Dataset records
▬▬▬▬▬▬

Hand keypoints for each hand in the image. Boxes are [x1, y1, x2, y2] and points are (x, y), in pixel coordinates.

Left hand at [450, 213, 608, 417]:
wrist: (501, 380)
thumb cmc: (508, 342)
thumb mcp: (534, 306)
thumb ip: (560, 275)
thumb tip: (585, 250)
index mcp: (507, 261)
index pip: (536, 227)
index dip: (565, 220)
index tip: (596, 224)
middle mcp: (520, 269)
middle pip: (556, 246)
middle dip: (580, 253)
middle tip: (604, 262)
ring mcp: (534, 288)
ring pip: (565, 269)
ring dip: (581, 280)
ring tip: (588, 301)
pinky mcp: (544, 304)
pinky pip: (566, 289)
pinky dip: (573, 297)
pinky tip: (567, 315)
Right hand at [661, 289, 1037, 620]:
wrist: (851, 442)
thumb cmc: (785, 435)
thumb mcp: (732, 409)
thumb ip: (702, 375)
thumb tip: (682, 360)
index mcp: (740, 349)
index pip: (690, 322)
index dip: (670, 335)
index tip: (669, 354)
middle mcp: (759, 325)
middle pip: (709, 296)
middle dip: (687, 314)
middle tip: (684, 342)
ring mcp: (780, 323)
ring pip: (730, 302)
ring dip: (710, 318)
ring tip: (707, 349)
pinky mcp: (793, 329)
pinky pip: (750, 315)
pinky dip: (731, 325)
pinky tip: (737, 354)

▬▬▬▬▬▬

Go to the line with "middle tip: (604, 262)" in the entries above and repeat every line from there through the line with "middle mcp: (759, 325)", exactly and with no other text.

middle tip: (604, 262)
ring mcp: (534, 288)
ring pip: (565, 269)
ring dip: (581, 280)
ring tip: (588, 301)
pinky mcp: (544, 304)
pinky pip: (566, 289)
pinky dip: (573, 297)
pinky tip: (567, 315)
Right hand at [661, 289, 1037, 620]:
wrist: (851, 442)
thumb cmc: (785, 435)
thumb mcp: (732, 409)
thumb ip: (702, 375)
thumb tip: (682, 360)
index mcp: (740, 349)
index pip: (690, 322)
index dip: (670, 335)
index tip: (669, 354)
middle mcp: (759, 325)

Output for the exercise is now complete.